Em nota oficial, a Secop afirmou que o julgamento do TCU “não aponta irregularidades e decidiu pela recomendações de aprimoramento de contratos”, contradizendo o teor do documento do Tribunal.

A Secretaria também esclareceu que as licitações para as zonas verde e azul foram conduzidas pela OEI, um organismo internacional. A Secop garantiu que atenderá às recomendações e reafirmou seu compromisso com a legalidade, a transparência e a boa governança.

No entanto, a Unidade de Auditoria Especializada em Contratações (AudContratações) do TCU considerou “frágeis os argumentos” apresentados pela OEI. As justificativas da OEI incluíam a segregação de fluxos financeiros (público e privado) e os elevados custos logísticos de Belém.

O relatório do TCU rebateu esses pontos, afirmando que, embora os custos regionais sejam relevantes, eles “não justificavam disparidades de até 1.000% em itens de mobiliário”. Isso configura, segundo o tribunal, um abuso de posição dominante em um mercado cativo criado por contrato público.

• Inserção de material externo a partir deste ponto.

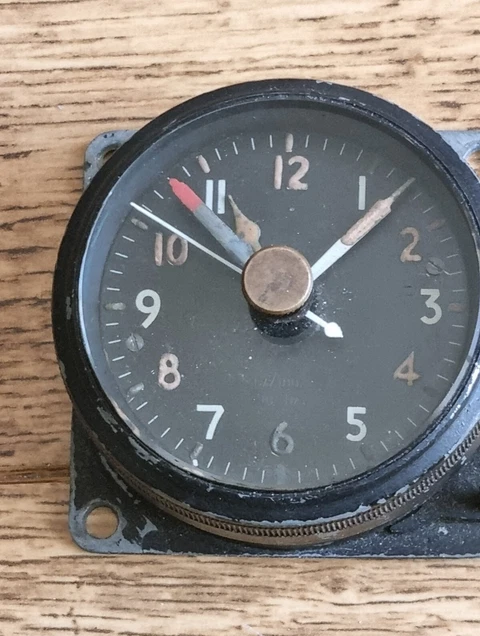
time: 11:07
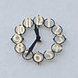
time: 11:35
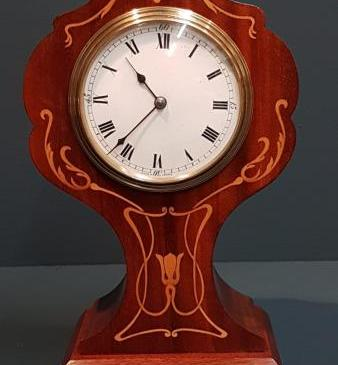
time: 10:36
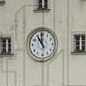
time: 10:59
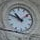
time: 10:48
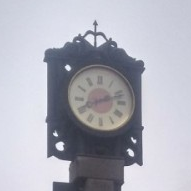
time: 8:12
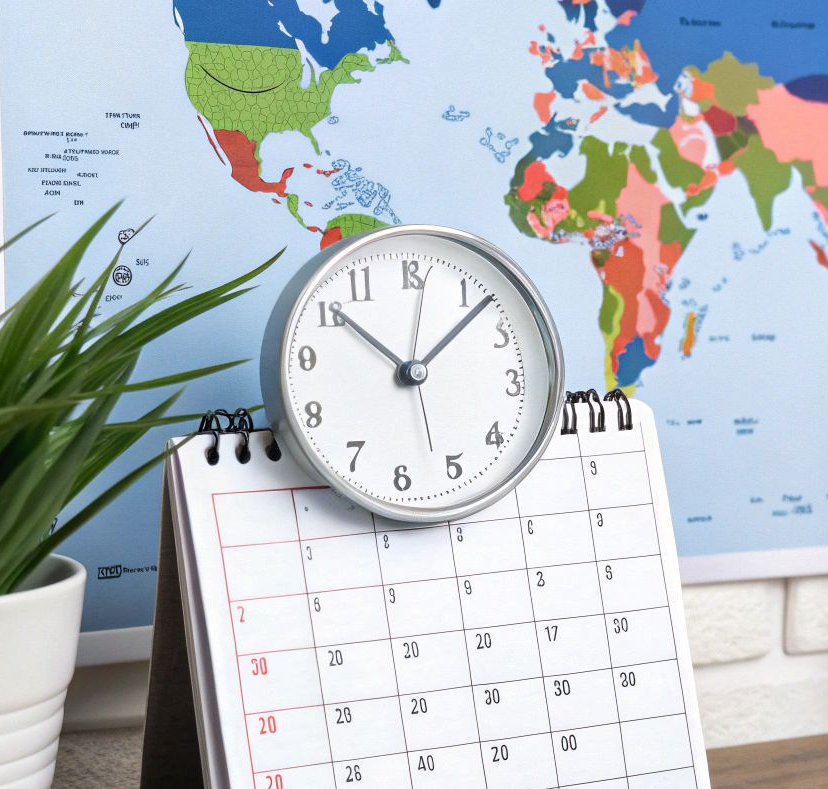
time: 10:07
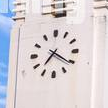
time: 7:20
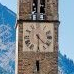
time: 4:29
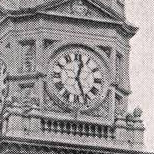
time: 12:26
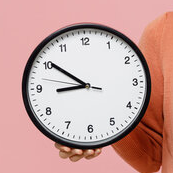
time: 8:50
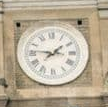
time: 1:46
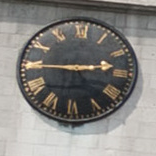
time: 2:45
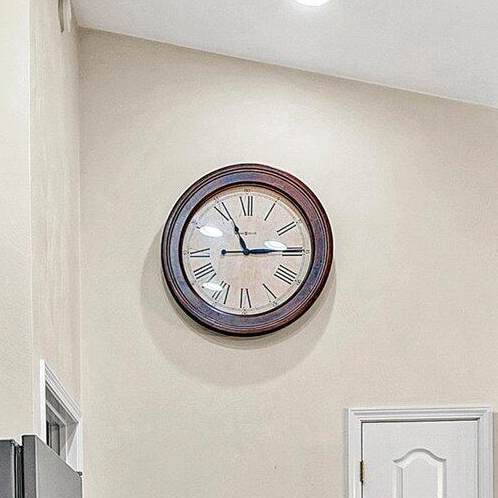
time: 11:14
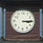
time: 3:14
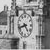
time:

Abuso de Posição e o Impacto nos Custos Públicos

A análise do TCU aprofunda a crítica ao argumento da segregação dos fluxos financeiros. O relatório de Bruno Dantas explica que, mesmo que o sobrepreço não onere diretamente o contrato principal pago com recursos públicos, ele afeta o custo total do evento.

Esse custo total é de interesse público e é viabilizado por um instrumento estatal. Permitir que um parceiro privado explore de forma predatória um mercado cativo, criado por um contrato público, “atenta contra a moralidade administrativa e o princípio da busca pela proposta mais vantajosa em sua totalidade”.

A conclusão do ministro Dantas é categórica: as justificativas da OEI são “insuficientes para afastar a irregularidade”. Ele aponta que a combinação de um edital sem mecanismos de controle de preços para a exploração comercial e a concessão de exclusividade criou um ambiente propício ao abuso.

Essa “ausência de tetos de preços ou de critérios de razoabilidade no instrumento convocatório foi a falha primária que permitiu a ocorrência da distorção”, como aponta o documento, evidenciando a raiz das irregularidades na COP30.

As Recomendações do TCU para Futuras Contratações

Diante do cenário, o TCU não apenas identificou as falhas, mas também formulou recomendações importantes. O órgão vai notificar a Secop e sugerir a adoção de medidas internas de governança.

O objetivo é claro: “prevenir a repetição de situações semelhantes em futuras contratações, especialmente em arranjos de cooperação internacional”. A expectativa é que as lições aprendidas com as irregularidades na COP30 sirvam para fortalecer a fiscalização e a transparência em eventos futuros.

A Secop, por sua vez, já se comprometeu a atender às recomendações emitidas pelo Tribunal, buscando aprimorar seus processos e garantir a conformidade com a legislação.